Bounding box coordinate data:

──────────

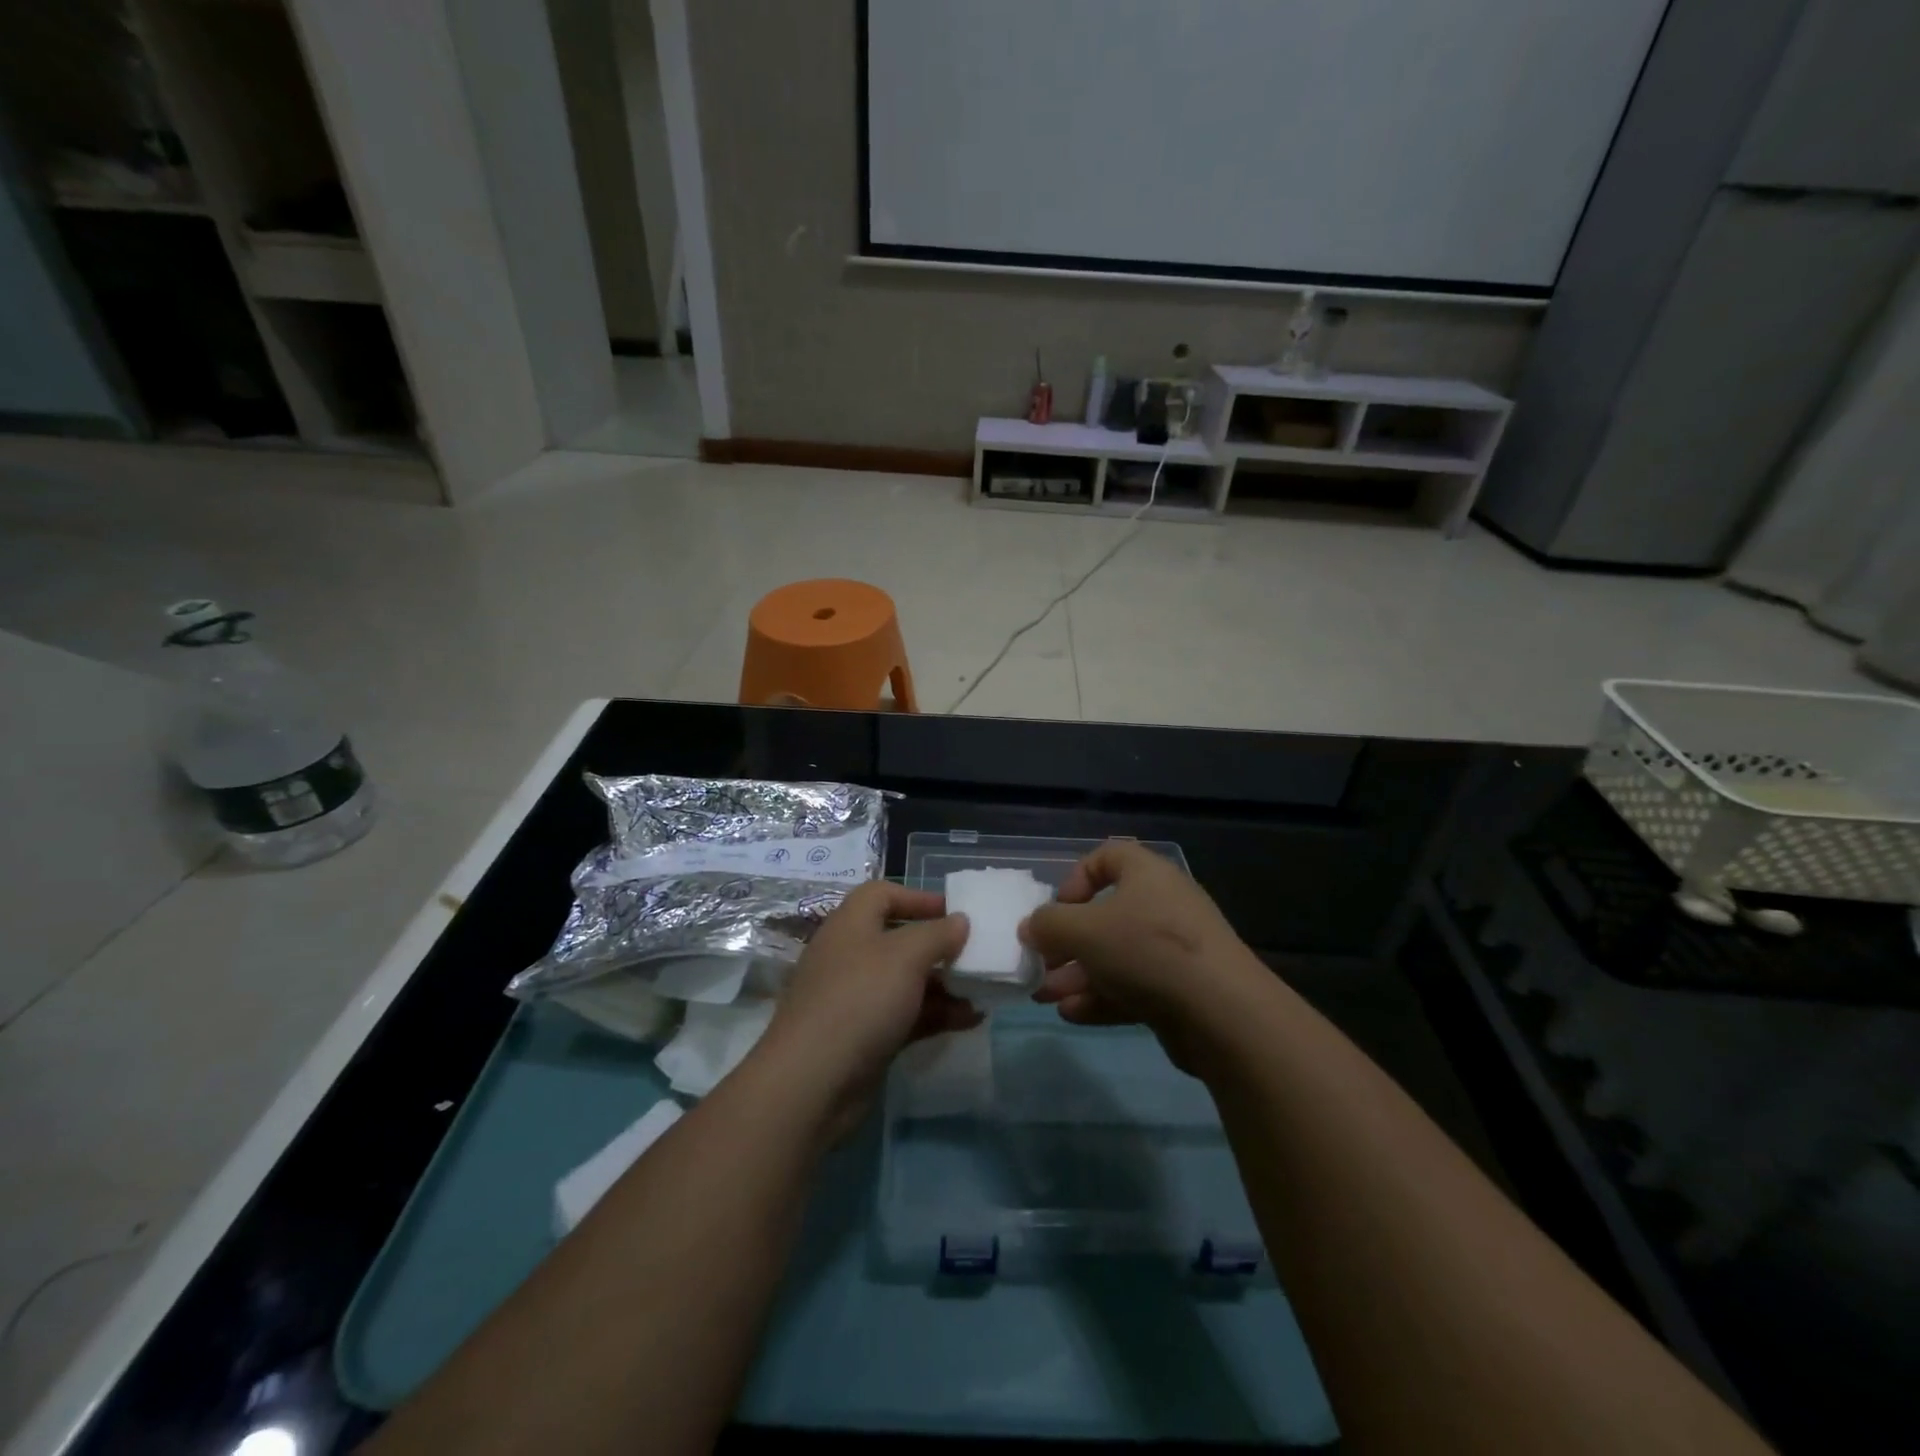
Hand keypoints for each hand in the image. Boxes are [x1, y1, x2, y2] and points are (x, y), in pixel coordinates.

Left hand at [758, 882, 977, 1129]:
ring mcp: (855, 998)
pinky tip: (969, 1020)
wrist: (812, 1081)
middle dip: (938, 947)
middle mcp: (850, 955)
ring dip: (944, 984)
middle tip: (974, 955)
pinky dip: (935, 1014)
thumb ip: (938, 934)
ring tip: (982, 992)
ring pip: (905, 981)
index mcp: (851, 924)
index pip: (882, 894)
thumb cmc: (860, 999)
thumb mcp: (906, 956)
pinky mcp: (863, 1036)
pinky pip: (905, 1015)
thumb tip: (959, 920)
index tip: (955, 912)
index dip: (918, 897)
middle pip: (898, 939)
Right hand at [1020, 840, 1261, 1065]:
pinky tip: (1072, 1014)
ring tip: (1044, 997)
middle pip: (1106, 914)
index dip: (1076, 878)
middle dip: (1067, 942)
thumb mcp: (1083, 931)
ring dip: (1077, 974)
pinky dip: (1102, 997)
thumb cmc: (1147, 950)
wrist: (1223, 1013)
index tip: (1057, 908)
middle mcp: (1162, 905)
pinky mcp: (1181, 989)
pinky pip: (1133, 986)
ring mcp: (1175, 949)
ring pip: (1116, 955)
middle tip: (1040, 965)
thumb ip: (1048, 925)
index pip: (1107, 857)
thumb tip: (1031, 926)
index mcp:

──────────

-- What is expected --
Determine how many lines of the data include the word "middle". Reply with the count and no other text.

-- Output of the exercise --
8